Together, these three locks determine the technical choices these companies make: RAG instead of agent architecture, no OOXML translation layer, no render-verify loop. These technical choices are not the result of insufficient engineering capability. They are the conservative options rationally selected under the constraints of the three locks.

This is why Nadella can cite DEC at a town hall to warn employees, while the organization’s actual response is to promote sales executives. He is not uninformed. The combined force of the three locks is simply too great.

Who Is Breaking the Equilibrium

Equilibria are not permanent. External forces are applying pressure from different directions.

One category bypasses the battlefield entirely. Gamma’s 70 million users demonstrate a simple fact: many people don’t need .pptx files. When a presentation becomes a scrollable web page rather than a slide deck, Office’s format lock-in becomes irrelevant. Notion’s AI Agent can autonomously edit block-based documents for 20 minutes. These tools never touch OOXML, so the format barrier doesn’t apply.

Another category does what big tech cannot, on big tech’s own turf. Harvey AI built the OOXML translation layer in months and achieved single-query editing of 100+ page contracts in Word. Claude Code treats .docx/.pptx as data structures, with render-and-verify loops to close the feedback cycle. These tools prove that the big companies don’t fail to build this because they can’t.

A third category consists of AI-native work platforms. Coda turns documents into programmable applications. These platforms don’t compete on format or features — they change what users expect “office software” to be.

These three forces do not yet constitute a fatal threat to Office and Google Workspace. Enterprise inertia and format lock-in remain powerful — a consulting firm cannot deliver a Gamma link instead of a PowerPoint deck. But the direction is clear.

A Framework for Judgment

Back to the original question: why, in 2026, can’t Google’s and Microsoft’s AI agentically edit documents in their own apps?

“Big companies are slow” is a correct observation but not a useful explanation. A useful explanation identifies specific locking mechanisms: the revenue model conflict makes agentic features commercially deprioritized; organizational architecture makes deep cross-team integration extremely difficult to execute; the liability vacuum makes conservative strategy the rational choice on legal and compliance grounds. These three locks are not anyone’s mistake — they are constraints naturally accumulated over two decades of success.

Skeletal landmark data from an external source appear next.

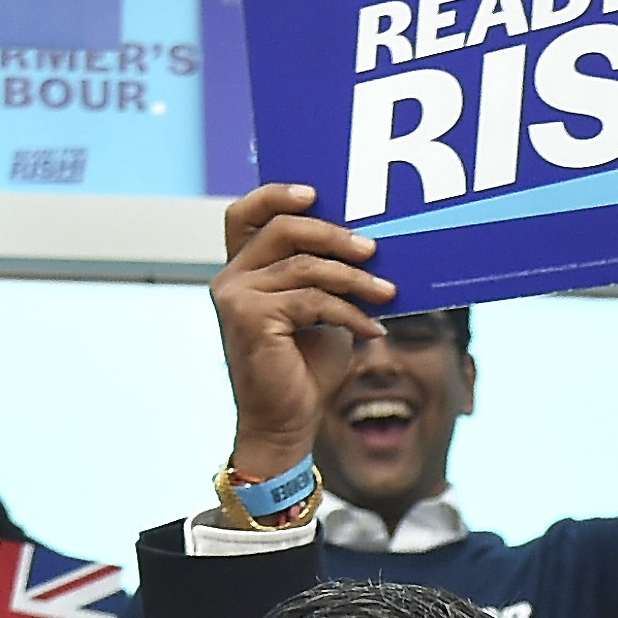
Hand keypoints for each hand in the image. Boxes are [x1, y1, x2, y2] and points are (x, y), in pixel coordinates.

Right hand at [213, 182, 388, 483]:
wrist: (284, 424)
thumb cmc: (303, 369)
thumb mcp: (319, 311)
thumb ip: (325, 275)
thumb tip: (368, 242)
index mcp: (241, 271)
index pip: (244, 214)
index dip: (276, 194)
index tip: (317, 193)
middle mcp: (230, 279)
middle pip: (282, 228)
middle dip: (333, 234)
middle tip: (373, 248)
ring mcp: (235, 297)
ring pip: (304, 266)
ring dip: (354, 279)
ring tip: (387, 291)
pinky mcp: (250, 318)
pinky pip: (312, 300)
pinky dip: (350, 313)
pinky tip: (373, 329)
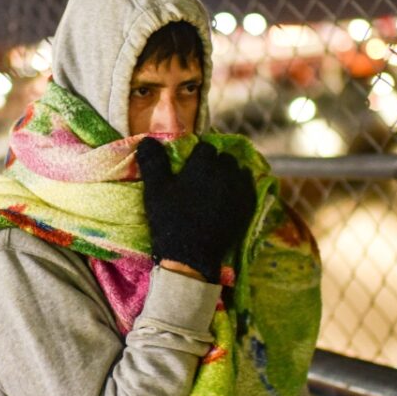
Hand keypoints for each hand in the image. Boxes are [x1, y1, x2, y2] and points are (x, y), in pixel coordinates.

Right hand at [137, 138, 256, 282]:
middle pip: (224, 158)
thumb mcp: (156, 190)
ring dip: (230, 175)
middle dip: (215, 165)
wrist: (191, 256)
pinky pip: (248, 188)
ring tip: (217, 189)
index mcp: (204, 164)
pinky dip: (241, 189)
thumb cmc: (171, 220)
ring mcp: (240, 189)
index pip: (205, 148)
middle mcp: (226, 172)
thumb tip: (148, 139)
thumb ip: (153, 162)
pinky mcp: (248, 206)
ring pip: (239, 171)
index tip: (190, 169)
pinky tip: (230, 198)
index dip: (197, 157)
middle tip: (202, 181)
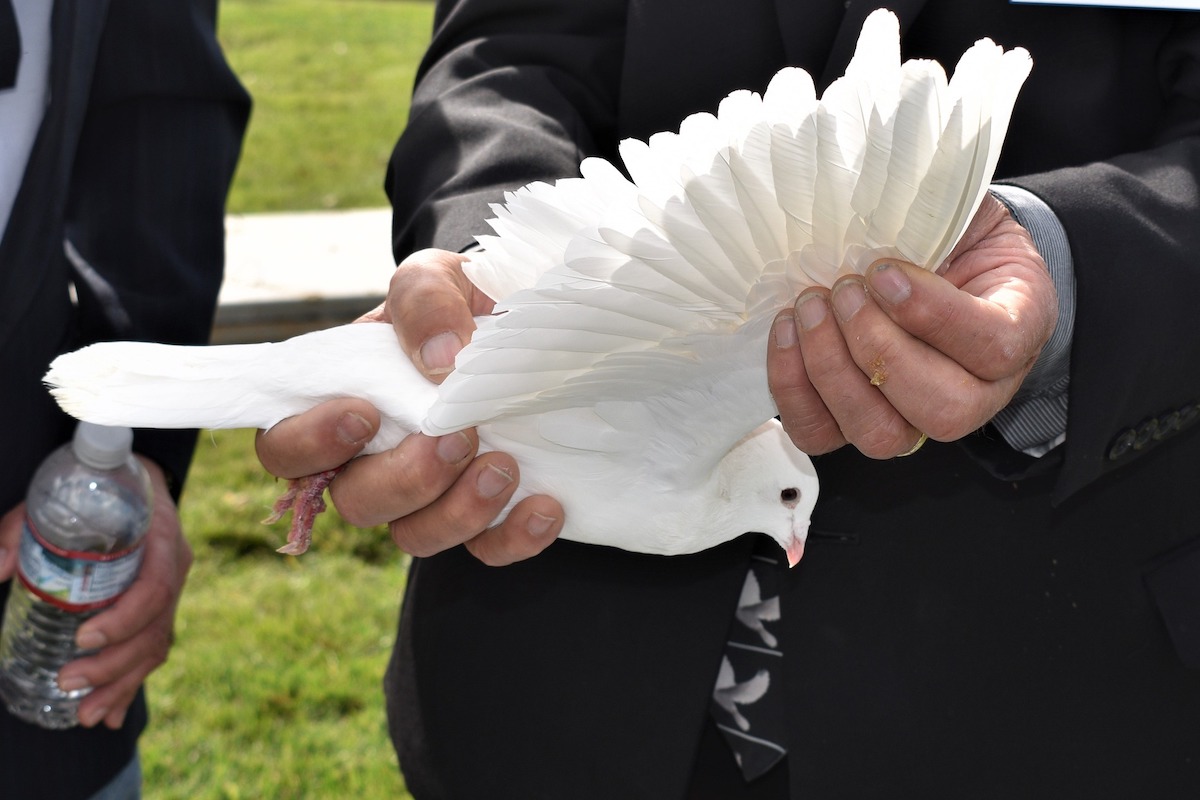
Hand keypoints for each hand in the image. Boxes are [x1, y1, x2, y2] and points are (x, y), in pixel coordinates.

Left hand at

This framework applies beyond document editing. Any large company trying to build agentic AI into its core products can be tested against these three locks: does its revenue model permit AI to replace human work? Does its organizational architecture allow AI teams and product teams to deeply couple? Do its customer base and legal environment permit AI to act autonomously?

For those evaluating AI investments, a practical heuristic: don’t look at how strong a company’s AI model is. Look at whether its revenue model and organizational architecture allow that model to be fully unleashed. Model capability is a necessary condition, but far from sufficient. The reality of 2026 is that the strongest model is trapped inside the worst product, and the most profitable product is trapped inside the most conservative AI strategy.